When I joined M.M.LaFleur in 2019, the first thing we did was wind down the company’s largest sales channel, Bento. The Bento box, a try-before-you-buy service, was an excellent way to launch a brand but impossible to scale because it was too expensive to support. This decision allowed us to refocus our resources on our higher potential retail and e-commerce channels and dramatically improved the profitability profile of the business. You can read the entire case study here.
If you don’t have multiple sales channels up and running, you have a more difficult challenge ahead of you. You probably can’t simply shut down your existing sales channel while you try to launch something new.

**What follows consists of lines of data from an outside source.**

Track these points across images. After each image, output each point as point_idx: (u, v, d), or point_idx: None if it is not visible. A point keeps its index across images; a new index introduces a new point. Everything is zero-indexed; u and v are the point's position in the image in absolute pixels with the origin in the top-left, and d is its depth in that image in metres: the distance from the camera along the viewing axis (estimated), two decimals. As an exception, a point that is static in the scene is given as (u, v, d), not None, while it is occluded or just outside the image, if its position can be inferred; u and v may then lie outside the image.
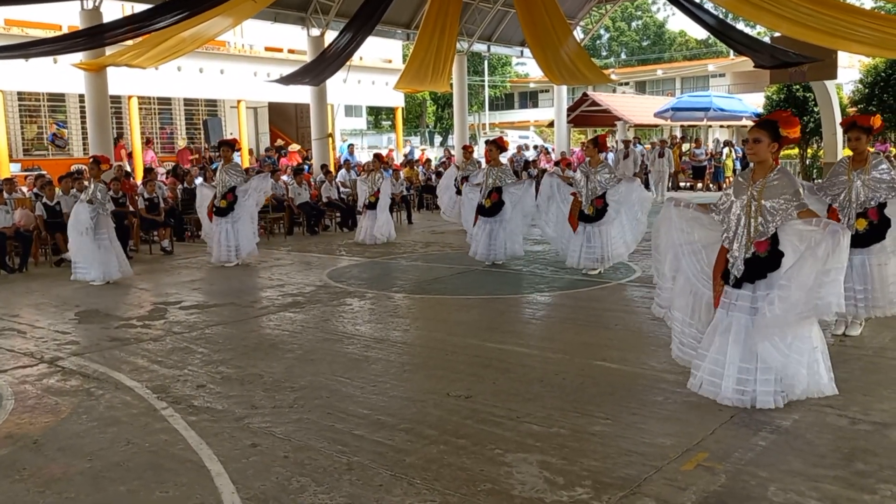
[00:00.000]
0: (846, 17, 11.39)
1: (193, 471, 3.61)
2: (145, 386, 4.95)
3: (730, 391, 4.19)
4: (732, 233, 4.28)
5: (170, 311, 7.42)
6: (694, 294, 4.52)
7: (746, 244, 4.20)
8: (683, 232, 4.55)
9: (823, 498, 3.16)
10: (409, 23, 19.37)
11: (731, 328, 4.20)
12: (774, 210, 4.13)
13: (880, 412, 4.11)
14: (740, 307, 4.19)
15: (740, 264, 4.20)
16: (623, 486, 3.31)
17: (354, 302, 7.63)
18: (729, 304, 4.24)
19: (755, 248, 4.16)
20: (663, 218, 4.69)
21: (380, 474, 3.51)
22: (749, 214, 4.21)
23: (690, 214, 4.55)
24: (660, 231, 4.71)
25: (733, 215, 4.29)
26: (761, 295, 4.12)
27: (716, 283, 4.37)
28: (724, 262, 4.32)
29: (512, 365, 5.24)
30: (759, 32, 41.54)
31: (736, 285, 4.22)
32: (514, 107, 50.33)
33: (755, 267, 4.15)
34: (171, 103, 22.04)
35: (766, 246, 4.13)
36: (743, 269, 4.18)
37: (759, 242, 4.15)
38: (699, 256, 4.52)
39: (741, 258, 4.20)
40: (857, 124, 5.45)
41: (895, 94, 17.76)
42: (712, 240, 4.48)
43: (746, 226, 4.21)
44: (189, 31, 12.76)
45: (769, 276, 4.11)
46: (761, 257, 4.13)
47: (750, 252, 4.17)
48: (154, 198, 12.14)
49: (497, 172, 9.43)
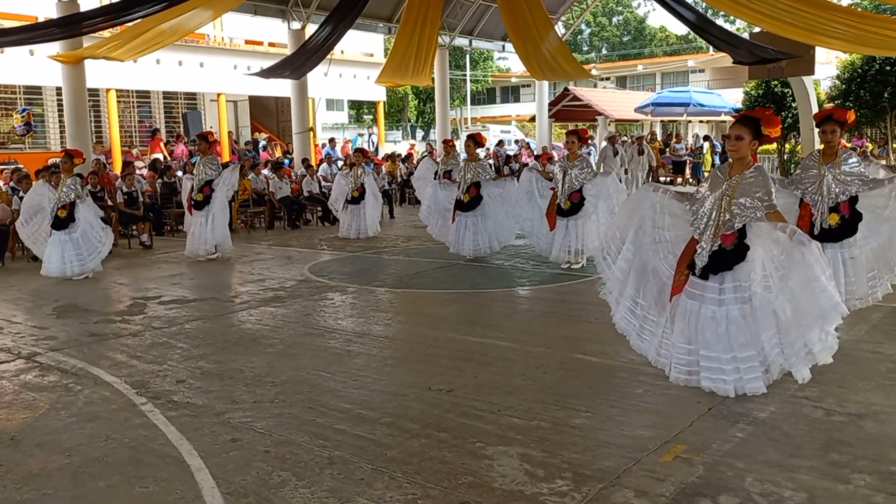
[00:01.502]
0: (823, 14, 11.49)
1: (173, 466, 3.60)
2: (124, 381, 4.92)
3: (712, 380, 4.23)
4: (703, 225, 4.34)
5: (149, 305, 7.37)
6: (660, 285, 4.55)
7: (713, 237, 4.26)
8: (654, 215, 4.58)
9: (799, 488, 3.21)
10: (390, 16, 19.30)
11: (700, 319, 4.25)
12: (744, 207, 4.21)
13: (855, 403, 4.18)
14: (709, 299, 4.26)
15: (705, 256, 4.27)
16: (602, 478, 3.34)
17: (336, 296, 7.62)
18: (697, 296, 4.29)
19: (721, 241, 4.22)
20: (637, 198, 4.73)
21: (361, 468, 3.51)
22: (720, 208, 4.28)
23: (665, 200, 4.60)
24: (631, 212, 4.73)
25: (706, 208, 4.35)
26: (728, 287, 4.21)
27: (678, 272, 4.42)
28: (692, 252, 4.38)
29: (493, 358, 5.26)
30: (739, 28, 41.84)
31: (703, 277, 4.28)
32: (495, 101, 50.36)
33: (720, 259, 4.23)
34: (150, 96, 21.85)
35: (732, 239, 4.21)
36: (707, 261, 4.24)
37: (726, 235, 4.23)
38: (664, 245, 4.56)
39: (707, 250, 4.27)
40: (833, 117, 5.50)
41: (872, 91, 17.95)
42: (680, 229, 4.53)
43: (716, 219, 4.28)
44: (168, 23, 12.61)
45: (735, 268, 4.18)
46: (727, 250, 4.22)
47: (716, 244, 4.24)
48: (133, 192, 12.03)
49: (475, 167, 9.43)
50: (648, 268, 4.60)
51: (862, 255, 5.43)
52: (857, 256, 5.42)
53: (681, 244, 4.52)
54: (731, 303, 4.20)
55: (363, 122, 41.77)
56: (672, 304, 4.43)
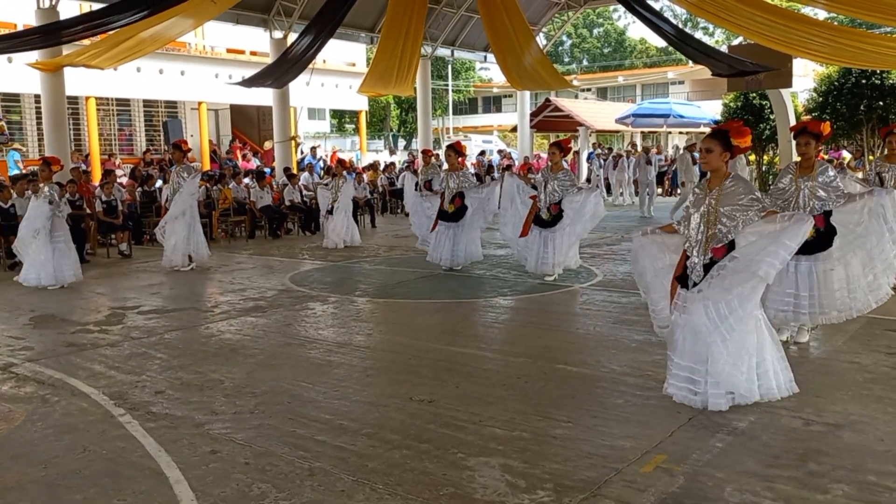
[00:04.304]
0: (800, 27, 11.69)
1: (152, 478, 3.56)
2: (102, 392, 4.86)
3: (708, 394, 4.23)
4: (694, 240, 4.37)
5: (128, 315, 7.29)
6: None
7: (704, 250, 4.29)
8: (657, 258, 4.65)
9: (778, 498, 3.23)
10: (372, 26, 19.34)
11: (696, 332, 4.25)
12: (732, 215, 4.24)
13: (833, 413, 4.22)
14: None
15: (700, 269, 4.29)
16: (584, 489, 3.35)
17: (317, 306, 7.59)
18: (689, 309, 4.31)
19: (713, 254, 4.26)
20: (638, 248, 4.77)
21: (342, 480, 3.49)
22: (708, 222, 4.31)
23: (658, 240, 4.67)
24: (638, 260, 4.79)
25: (693, 224, 4.38)
26: None
27: (673, 287, 4.46)
28: (683, 267, 4.41)
29: (474, 369, 5.26)
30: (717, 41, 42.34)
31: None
32: (477, 111, 50.51)
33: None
34: (131, 104, 21.68)
35: (723, 252, 4.24)
36: (702, 274, 4.26)
37: (717, 248, 4.25)
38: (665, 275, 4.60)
39: (700, 263, 4.30)
40: (808, 130, 5.55)
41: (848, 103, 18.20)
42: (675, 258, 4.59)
43: (705, 232, 4.31)
44: (149, 31, 12.55)
45: None
46: (718, 262, 4.24)
47: (708, 258, 4.27)
48: (112, 200, 11.92)
49: (458, 177, 9.42)
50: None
51: (836, 268, 5.44)
52: (832, 270, 5.43)
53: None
54: None
55: (345, 131, 41.75)
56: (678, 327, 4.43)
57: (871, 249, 5.38)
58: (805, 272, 5.45)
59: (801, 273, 5.43)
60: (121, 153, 20.58)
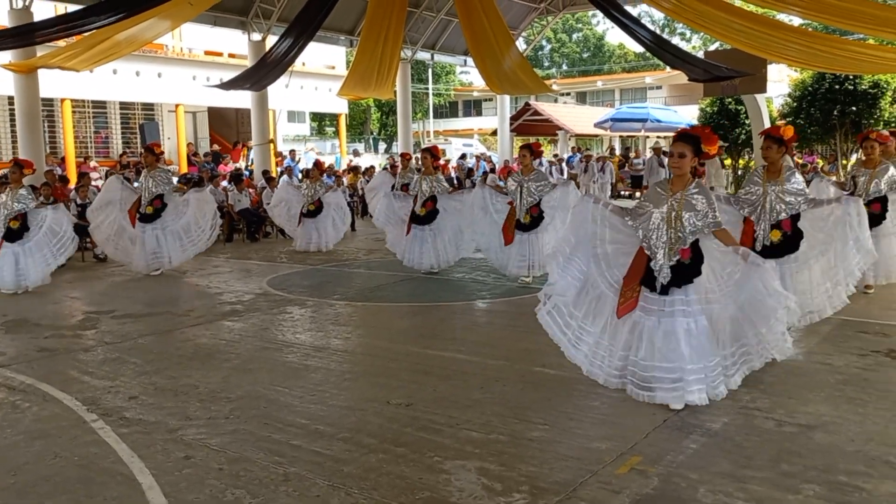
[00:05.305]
0: (776, 33, 11.84)
1: (124, 484, 3.52)
2: (75, 398, 4.80)
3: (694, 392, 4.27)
4: (654, 242, 4.40)
5: (102, 320, 7.21)
6: (596, 296, 4.60)
7: (670, 252, 4.33)
8: (596, 230, 4.64)
9: (750, 499, 3.26)
10: (352, 29, 19.31)
11: (673, 333, 4.28)
12: (691, 223, 4.30)
13: (805, 414, 4.27)
14: (677, 312, 4.29)
15: (667, 271, 4.32)
16: (559, 491, 3.36)
17: (295, 310, 7.55)
18: (660, 311, 4.33)
19: (680, 256, 4.30)
20: (579, 209, 4.77)
21: (317, 484, 3.47)
22: (670, 225, 4.35)
23: (606, 213, 4.65)
24: (573, 221, 4.79)
25: (653, 224, 4.41)
26: (693, 298, 4.28)
27: (627, 288, 4.46)
28: (643, 269, 4.43)
29: (453, 372, 5.26)
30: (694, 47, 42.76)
31: (664, 292, 4.33)
32: (458, 115, 50.63)
33: (682, 273, 4.30)
34: (107, 107, 21.46)
35: (689, 254, 4.30)
36: (670, 276, 4.30)
37: (684, 250, 4.31)
38: (605, 258, 4.62)
39: (667, 265, 4.33)
40: (770, 134, 5.63)
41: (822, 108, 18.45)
42: (620, 244, 4.59)
43: (668, 234, 4.35)
44: (125, 33, 12.44)
45: (695, 281, 4.26)
46: (686, 264, 4.30)
47: (674, 259, 4.31)
48: (87, 204, 11.76)
49: (431, 181, 9.42)
50: (588, 279, 4.64)
51: (803, 272, 5.51)
52: (799, 273, 5.49)
53: (622, 258, 4.57)
54: (697, 314, 4.27)
55: (325, 134, 41.64)
56: (621, 321, 4.46)
57: (835, 256, 5.42)
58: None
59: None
60: (97, 156, 20.35)
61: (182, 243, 9.89)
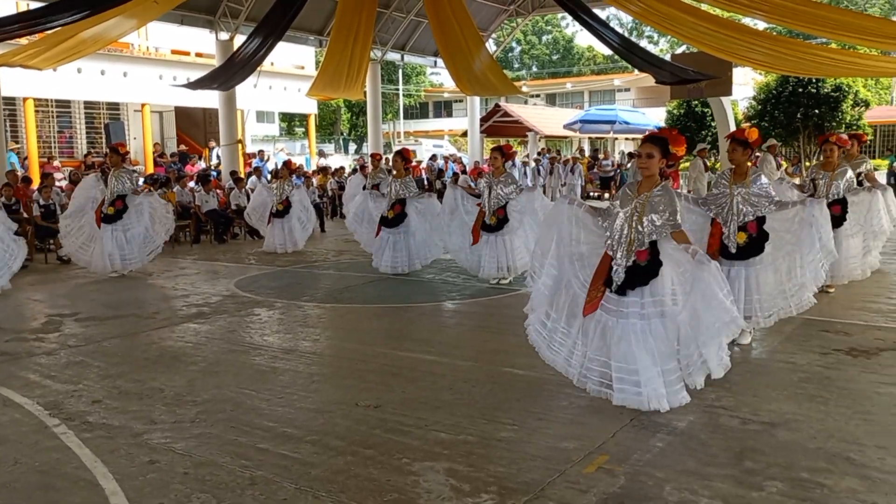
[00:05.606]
0: (742, 37, 12.05)
1: (87, 490, 3.46)
2: (37, 402, 4.71)
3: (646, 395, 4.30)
4: (616, 241, 4.44)
5: (65, 323, 7.08)
6: (570, 297, 4.64)
7: (628, 253, 4.37)
8: (571, 231, 4.67)
9: (715, 496, 3.30)
10: (321, 29, 19.20)
11: (628, 335, 4.32)
12: (653, 224, 4.34)
13: (769, 412, 4.33)
14: (632, 314, 4.33)
15: (622, 272, 4.36)
16: (527, 491, 3.37)
17: (263, 312, 7.49)
18: (617, 312, 4.37)
19: (636, 257, 4.33)
20: (554, 211, 4.80)
21: (284, 488, 3.45)
22: (631, 225, 4.39)
23: (580, 214, 4.68)
24: (549, 225, 4.81)
25: (617, 224, 4.46)
26: (648, 301, 4.30)
27: (594, 288, 4.50)
28: (607, 269, 4.47)
29: (422, 373, 5.26)
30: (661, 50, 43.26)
31: (620, 292, 4.36)
32: (428, 116, 50.62)
33: (636, 275, 4.32)
34: (71, 106, 21.10)
35: (645, 255, 4.32)
36: (624, 277, 4.34)
37: (640, 252, 4.33)
38: (579, 259, 4.65)
39: (623, 266, 4.37)
40: (734, 137, 5.71)
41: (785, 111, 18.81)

Your goal should be to pull back on growth and spending in your existing sales channel to get to a higher level of efficiency and lower burn rate. As we mentioned in our discussion regarding product-market fit, it’s common to scale into customer segments that aren’t viable and, therefore, can’t profitably scale. You may find you can pull back to higher value cohorts of customers, and although they will generate fewer sales, they will provide higher margins and reduce cash burn. This may buy you the time you need to test new sales channels to reinvigorate growth.
Launching a new sales channel has to be executed using the same product-market fit framework discussed in Issue #2. As mentioned above, use the Build-Measure-Learn feedback loop to ensure that your new sales channel can scale to a level that supports the Viability pillar of product-market fit. You need to give yourself time to carefully test your way into scalable growth to ensure that the target metrics you modeled hold up as you increase spend and volume through that channel.
Shifting your sales channel mix will impact your team. You’ll find that you can reduce headcount in areas that support sales channels you are winding down while requiring you to hire into skills and experience you need to launch and grow new channels. While hiring and firing is difficult work, don’t try to move existing employees into roles where they can’t be successful. This will only reduce the odds of a successful pivot by the rest of your team.
Shifting sales channel strategies is similar to swapping out the engines in an aircraft already in the air. But when you’re burning cash faster than expected, and the end of your runway is rapidly approaching, it can be critical work that saves your startup. You can’t Pivot to Profitability when your startup is powered by an unprofitable sales channel. When you unlock the right path to your customers, it will open up the opportunity to build value and a company that endures.